=== EXCERPTED TEXT ===
.....

Startup@BerkeleyLaw also helped launch a new Student-Initiated Legal Services Project this fall: the Startup Law Initiative. Supervised by startup attorneys, students will help provide incorporation services for new ventures in the campus community.
“The law school is so well positioned to take advantage of this startup momentum going forward,” said Mitchell Zuklie ’96, the global chair and CEO of Orrick. “BCLB keeps taking on some of the most important, interdisciplinary issues out there to ensure that Berkeley’s future in this area will be stunning.”
Zuklie is among a growing number of Berkeley Law graduates helping students form pivotal networks with startup attorneys and emerging companies. Many of Silicon Valley’s top practitioners attended Berkeley Law, and Sterling—a former startup lawyer at Gunderson Dettmer—has enlisted numerous alumni and other experts to share their insights and expertise.
One example is the Venture Capital Speaker Series that brings major innovators, investors and other visionaries to campus. Leaders from 500 Startups, Andreessen Horowitz and Silicon Valley Bank have given presentations, and Uber general counsel Salle Yoo delivered a talk and answered questions on September 26.

.....

=== PROVIDED INFORMATION ===
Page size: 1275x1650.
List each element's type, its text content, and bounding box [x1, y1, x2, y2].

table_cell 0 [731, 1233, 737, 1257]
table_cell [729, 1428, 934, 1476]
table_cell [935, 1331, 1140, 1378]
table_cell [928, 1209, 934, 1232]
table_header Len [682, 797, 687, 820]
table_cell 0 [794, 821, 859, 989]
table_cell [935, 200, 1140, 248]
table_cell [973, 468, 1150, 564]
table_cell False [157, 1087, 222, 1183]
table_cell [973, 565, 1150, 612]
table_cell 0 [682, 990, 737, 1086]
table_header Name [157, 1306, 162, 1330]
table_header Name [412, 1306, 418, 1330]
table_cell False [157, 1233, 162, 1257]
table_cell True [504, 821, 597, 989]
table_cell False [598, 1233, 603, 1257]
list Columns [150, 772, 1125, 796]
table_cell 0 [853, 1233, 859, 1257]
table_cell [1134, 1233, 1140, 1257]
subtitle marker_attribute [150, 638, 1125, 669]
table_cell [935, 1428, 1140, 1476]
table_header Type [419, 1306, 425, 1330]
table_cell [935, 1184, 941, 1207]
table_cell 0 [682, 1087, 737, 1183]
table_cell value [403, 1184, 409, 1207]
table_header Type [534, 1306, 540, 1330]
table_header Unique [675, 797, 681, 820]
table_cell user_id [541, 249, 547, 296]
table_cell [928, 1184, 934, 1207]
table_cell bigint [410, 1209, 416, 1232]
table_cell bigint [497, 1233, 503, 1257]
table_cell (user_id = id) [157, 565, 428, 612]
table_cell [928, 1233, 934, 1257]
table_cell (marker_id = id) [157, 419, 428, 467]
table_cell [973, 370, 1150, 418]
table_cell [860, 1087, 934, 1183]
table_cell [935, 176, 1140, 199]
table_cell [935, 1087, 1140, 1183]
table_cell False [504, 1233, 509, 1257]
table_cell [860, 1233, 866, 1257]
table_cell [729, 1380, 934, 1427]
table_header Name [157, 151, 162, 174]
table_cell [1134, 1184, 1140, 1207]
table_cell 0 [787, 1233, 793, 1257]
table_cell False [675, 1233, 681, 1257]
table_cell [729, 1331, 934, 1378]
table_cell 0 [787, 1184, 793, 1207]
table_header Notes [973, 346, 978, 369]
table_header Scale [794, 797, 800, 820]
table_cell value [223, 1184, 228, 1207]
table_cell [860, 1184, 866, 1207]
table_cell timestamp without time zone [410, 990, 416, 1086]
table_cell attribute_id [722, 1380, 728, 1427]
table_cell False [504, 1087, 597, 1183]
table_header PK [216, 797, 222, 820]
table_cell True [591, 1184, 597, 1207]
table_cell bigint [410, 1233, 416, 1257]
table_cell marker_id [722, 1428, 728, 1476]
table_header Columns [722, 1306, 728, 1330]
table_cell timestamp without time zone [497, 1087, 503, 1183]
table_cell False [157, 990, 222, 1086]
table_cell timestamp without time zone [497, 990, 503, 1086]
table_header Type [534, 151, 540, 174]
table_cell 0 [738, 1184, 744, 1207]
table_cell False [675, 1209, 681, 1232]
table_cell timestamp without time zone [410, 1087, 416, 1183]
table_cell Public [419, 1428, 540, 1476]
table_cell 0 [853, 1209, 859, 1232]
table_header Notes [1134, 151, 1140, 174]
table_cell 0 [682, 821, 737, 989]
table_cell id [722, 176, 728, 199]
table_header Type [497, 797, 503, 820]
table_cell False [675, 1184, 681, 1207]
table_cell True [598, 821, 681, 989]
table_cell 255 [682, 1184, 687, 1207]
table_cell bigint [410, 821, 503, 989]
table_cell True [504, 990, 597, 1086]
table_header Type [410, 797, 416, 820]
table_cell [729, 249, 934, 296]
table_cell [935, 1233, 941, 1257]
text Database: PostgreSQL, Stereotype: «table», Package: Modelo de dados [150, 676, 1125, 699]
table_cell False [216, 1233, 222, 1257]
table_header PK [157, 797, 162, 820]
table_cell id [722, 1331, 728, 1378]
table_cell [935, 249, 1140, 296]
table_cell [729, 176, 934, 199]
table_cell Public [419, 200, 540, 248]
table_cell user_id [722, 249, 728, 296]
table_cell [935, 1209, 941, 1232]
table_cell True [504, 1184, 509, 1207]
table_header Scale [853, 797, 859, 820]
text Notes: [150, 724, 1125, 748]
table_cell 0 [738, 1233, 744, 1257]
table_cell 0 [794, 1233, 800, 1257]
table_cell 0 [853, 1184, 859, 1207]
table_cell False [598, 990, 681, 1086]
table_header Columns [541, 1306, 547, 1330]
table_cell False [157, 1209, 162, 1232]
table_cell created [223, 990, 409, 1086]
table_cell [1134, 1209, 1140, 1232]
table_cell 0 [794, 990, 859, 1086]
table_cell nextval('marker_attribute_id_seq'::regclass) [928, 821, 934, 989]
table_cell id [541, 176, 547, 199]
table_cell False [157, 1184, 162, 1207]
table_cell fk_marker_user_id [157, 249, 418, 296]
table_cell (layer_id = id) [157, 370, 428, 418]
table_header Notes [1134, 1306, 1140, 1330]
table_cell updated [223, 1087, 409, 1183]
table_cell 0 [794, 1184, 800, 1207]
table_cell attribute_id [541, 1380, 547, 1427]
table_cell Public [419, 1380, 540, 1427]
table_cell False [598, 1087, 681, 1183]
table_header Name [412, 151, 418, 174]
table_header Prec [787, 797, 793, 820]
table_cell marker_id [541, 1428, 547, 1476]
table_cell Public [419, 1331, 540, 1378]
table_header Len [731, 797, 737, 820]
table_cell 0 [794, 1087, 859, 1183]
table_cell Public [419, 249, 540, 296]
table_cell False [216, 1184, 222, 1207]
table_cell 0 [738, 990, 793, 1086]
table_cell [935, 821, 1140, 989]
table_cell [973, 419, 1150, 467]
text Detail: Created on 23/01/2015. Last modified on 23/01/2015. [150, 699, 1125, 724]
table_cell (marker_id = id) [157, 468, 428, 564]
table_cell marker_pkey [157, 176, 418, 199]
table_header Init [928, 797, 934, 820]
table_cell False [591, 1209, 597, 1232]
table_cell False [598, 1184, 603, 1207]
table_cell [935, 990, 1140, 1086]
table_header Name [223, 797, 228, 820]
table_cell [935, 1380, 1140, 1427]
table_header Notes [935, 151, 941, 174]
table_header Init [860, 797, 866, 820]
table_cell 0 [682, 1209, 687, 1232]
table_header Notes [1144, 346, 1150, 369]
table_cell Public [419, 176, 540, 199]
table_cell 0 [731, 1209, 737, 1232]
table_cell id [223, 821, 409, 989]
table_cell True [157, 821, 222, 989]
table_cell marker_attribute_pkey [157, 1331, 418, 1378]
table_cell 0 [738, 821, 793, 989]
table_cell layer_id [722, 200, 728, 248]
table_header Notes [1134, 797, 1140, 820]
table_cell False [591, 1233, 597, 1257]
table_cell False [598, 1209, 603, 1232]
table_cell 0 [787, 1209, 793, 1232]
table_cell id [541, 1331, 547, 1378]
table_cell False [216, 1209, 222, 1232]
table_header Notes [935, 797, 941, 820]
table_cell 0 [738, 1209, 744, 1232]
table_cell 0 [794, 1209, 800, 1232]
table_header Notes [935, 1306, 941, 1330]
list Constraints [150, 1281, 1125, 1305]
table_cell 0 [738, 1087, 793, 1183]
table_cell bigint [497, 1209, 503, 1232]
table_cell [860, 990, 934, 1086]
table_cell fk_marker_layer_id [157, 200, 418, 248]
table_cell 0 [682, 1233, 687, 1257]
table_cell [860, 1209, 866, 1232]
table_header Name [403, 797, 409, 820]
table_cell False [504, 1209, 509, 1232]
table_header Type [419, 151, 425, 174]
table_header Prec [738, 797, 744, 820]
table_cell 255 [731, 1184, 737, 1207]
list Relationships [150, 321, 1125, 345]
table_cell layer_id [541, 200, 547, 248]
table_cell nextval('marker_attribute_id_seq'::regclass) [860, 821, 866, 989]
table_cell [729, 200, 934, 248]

.....

=== ACTION ITEM ===
Update the passage on Berkeley Law's startup programs, starting with "Startup@BerkeleyLaw also helped" and going on through "the campus community.", with "this fall" replaced by "this autumn". The records are separate material, independent of the text.

=== ANSWER BOX ===
Startup@BerkeleyLaw also helped launch a new Student-Initiated Legal Services Project this autumn: the Startup Law Initiative. Supervised by startup attorneys, students will help provide incorporation services for new ventures in the campus community.